## [What you will do]
a) Retype the section of the press release on the budget agreement that starts with "Second On-Time Budget in 25 Years;" and goes on through "of April 15th.".
b) Answer these questions using the press release on the budget agreement:
(i) By what vote did the House approve the Rules Committee recommendation for considering the budget?
(ii) What is the statutory target date for Congress to approve the federal budget?
(iii) By how much does the Republican budget increase spending on Veterans programs over last year?
c) List every dollar amount in the bulleted points of the press release on the budget agreement.

## [Passage]
Rules Committee Approves Historic Budget Agreement


Rules Committee Approves Historic Budget Agreement

Second On-Time Budget in 25 Years;
Social Security & Medicare Protected by "Safe Deposit Box"

WASHINGTON -Working late into the night, the House Rules Committee yesterday approved the floor procedures for today’s action on the House-Senate conference report on the budget, putting Congress on track to approve a $1.6 trillion federal budget by the statutory target date of April 15th.

Today, the House approved 221-205 the Rules Committee recommendation for considering the budget, only the second on-time budget in 25 years and the first in over three decades that does not use Social Security Trust Fund money to pay for other spending programs.

"This historic budget prevents trust fund monies from being raided for spending by putting Social Security and Medicare funds into a ‘safe deposit box,’" Rules Committee Chairman David Dreier (R-CA) said. "The bottom line is that like the American people, Congress pays attention to the bottom line - we have chosen to stay within the budget spending limits."

"This budget maintains the spending limits established in the 1997 bipartisan budget agreement, while increasing support for education, defense and farmers," Dreier said. He outlined the budget resolution, pointing out that:

  • the President’s budget cuts $11.9 billion in Medicare funding, while the Republican budget devotes $100 billion more than the President would provide to save, strengthen and preserve Social Security and Medicare.
  • the Republican budget maintains spending discipline in the bipartisan 1997 Balanced Budget, while the President’s budget exceeds the spending caps by $30 billion;
  • after locking away funds for Social Security and Medicare, the Republican budget returns $800 billion to working Americans in the form of tax relief, in contrast to the President's budget which raises taxes by $172 billion;
  • the Republican budget increases spending on Veterans programs by almost $1.1 billion over last year, while the President only provides $27 million in increases; and,
  • the Republican budget pays down $450 billion more in public debt than the President’s budget.

## [Extracted entries]
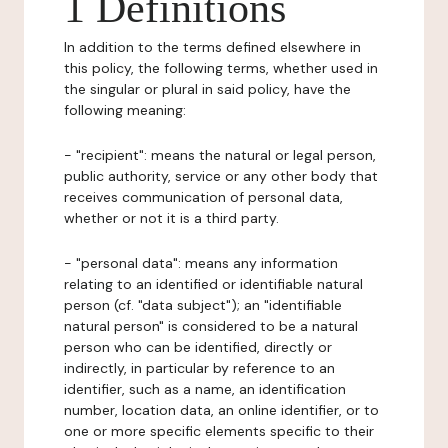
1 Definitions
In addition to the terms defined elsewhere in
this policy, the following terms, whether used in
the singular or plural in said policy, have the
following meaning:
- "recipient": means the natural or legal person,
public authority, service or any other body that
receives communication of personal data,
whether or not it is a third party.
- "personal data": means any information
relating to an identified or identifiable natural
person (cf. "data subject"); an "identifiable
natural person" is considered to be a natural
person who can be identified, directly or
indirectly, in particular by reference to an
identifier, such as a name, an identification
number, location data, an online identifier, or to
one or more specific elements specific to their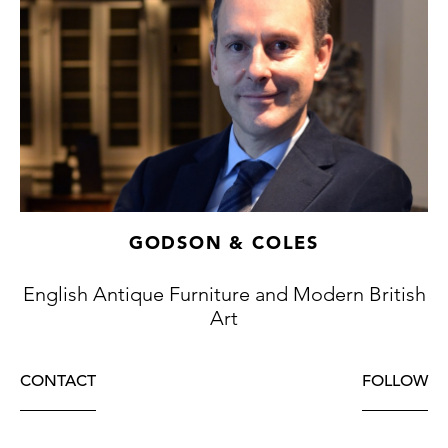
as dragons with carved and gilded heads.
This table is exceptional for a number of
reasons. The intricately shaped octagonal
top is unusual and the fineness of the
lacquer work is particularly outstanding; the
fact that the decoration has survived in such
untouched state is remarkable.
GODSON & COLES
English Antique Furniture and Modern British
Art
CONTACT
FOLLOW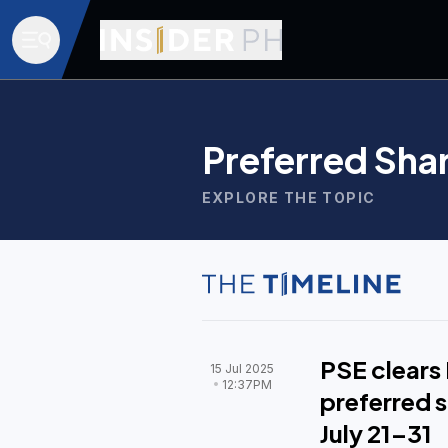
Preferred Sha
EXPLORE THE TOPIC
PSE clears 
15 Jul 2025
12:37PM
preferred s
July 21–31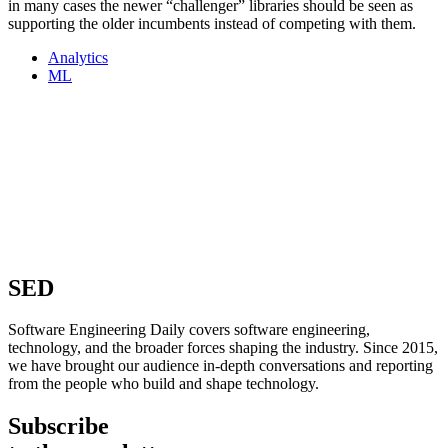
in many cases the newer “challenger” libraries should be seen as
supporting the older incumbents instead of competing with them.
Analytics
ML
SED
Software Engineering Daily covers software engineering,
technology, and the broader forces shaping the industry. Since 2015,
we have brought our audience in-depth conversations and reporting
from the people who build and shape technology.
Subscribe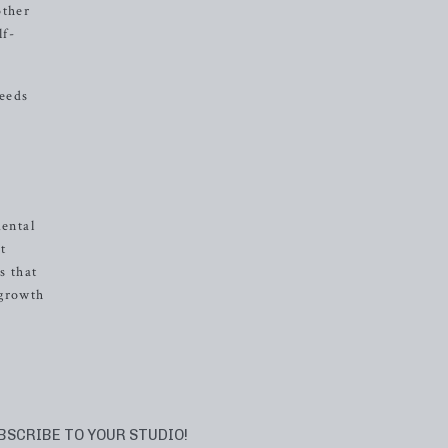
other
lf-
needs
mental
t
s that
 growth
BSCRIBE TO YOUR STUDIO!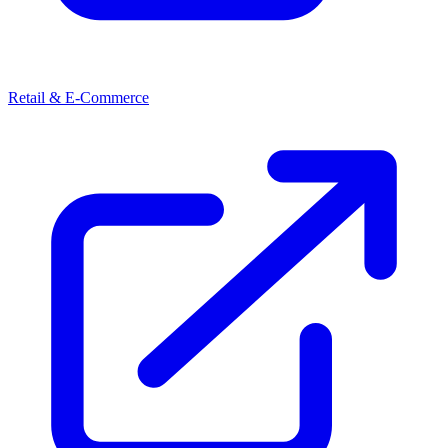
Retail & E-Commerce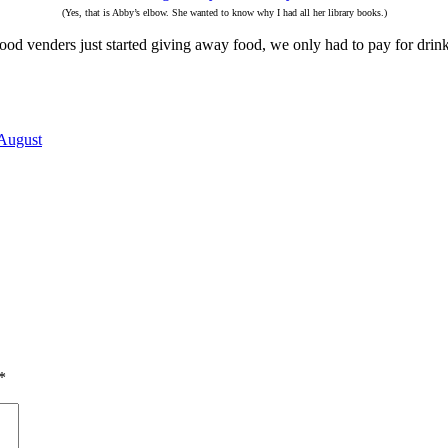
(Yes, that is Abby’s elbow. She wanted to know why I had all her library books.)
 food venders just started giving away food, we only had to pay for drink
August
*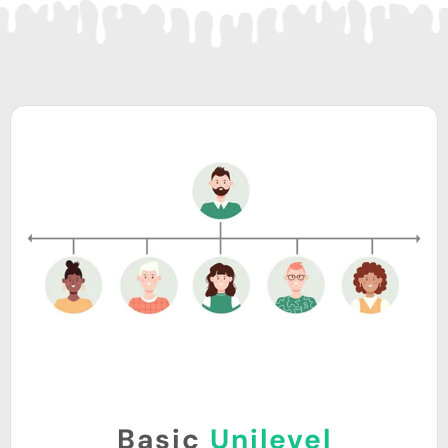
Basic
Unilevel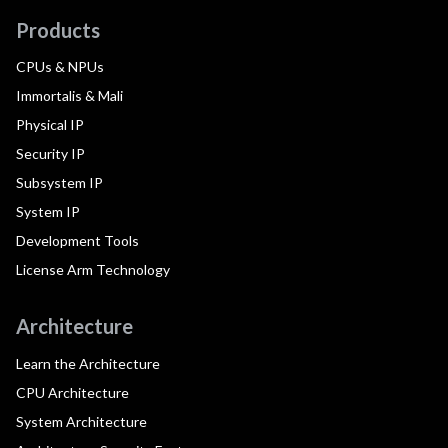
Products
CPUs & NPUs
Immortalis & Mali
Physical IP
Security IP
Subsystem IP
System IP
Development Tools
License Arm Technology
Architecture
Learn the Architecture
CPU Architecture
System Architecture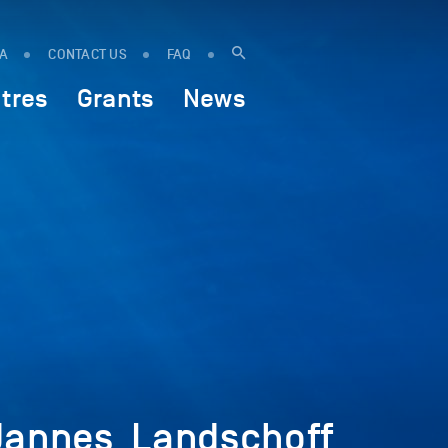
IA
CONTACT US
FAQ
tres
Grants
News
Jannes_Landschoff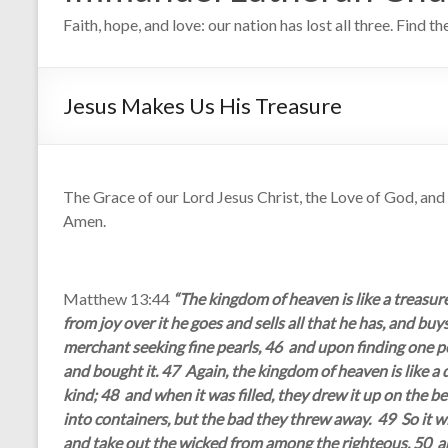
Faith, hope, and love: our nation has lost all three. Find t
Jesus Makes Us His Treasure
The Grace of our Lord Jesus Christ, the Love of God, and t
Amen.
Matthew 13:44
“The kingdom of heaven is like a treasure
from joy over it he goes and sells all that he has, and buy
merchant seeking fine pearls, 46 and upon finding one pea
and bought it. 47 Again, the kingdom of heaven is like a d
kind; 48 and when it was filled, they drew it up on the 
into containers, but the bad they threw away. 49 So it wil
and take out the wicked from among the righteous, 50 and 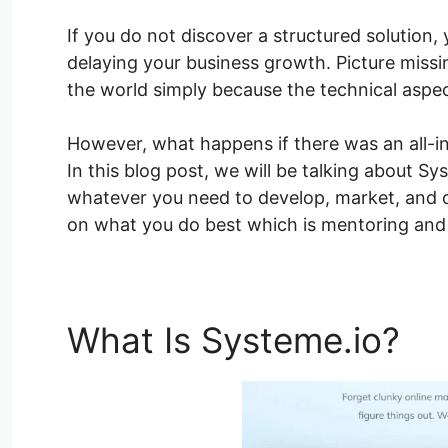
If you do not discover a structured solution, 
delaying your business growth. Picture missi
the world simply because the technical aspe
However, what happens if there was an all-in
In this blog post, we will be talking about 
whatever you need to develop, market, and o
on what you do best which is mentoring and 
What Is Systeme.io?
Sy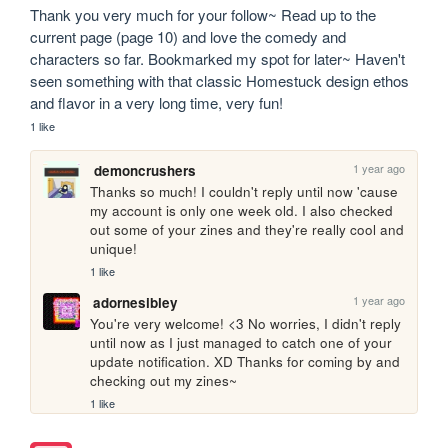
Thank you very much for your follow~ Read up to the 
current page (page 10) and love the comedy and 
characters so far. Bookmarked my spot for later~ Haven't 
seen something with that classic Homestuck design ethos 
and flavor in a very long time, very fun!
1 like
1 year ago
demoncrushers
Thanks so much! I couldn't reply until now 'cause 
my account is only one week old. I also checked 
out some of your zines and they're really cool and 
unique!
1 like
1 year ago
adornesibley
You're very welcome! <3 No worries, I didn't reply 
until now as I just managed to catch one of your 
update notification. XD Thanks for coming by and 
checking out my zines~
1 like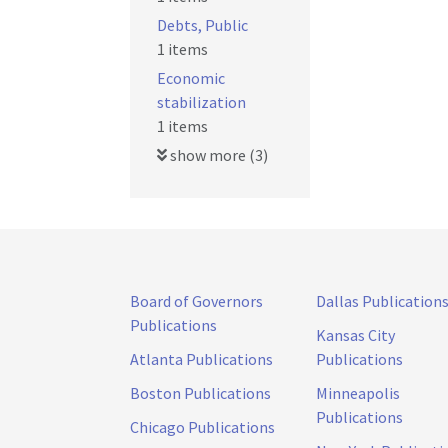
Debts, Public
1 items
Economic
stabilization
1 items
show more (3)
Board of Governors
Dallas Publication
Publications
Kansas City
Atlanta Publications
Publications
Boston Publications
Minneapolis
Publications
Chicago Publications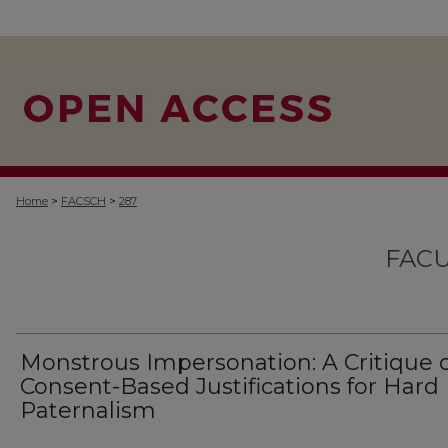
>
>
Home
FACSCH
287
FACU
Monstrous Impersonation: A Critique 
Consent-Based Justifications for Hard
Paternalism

## [Answers to each task]
a)
Second On-Time Budget in 25 Years;
Social Security & Medicare Protected by "Safe Deposit Box"

WASHINGTON -Working late into the night, the House Rules Committee yesterday approved the floor procedures for today’s action on the House-Senate conference report on the budget, putting Congress on track to approve a $1.6 trillion federal budget by the statutory target date of April 15th.

b)
(i) 221-205
(ii) April 15th
(iii) Almost $1.1 billion

c)
$11.9 billion
$100 billion
$30 billion
$800 billion
$172 billion
$1.1 billion
$27 million
$450 billion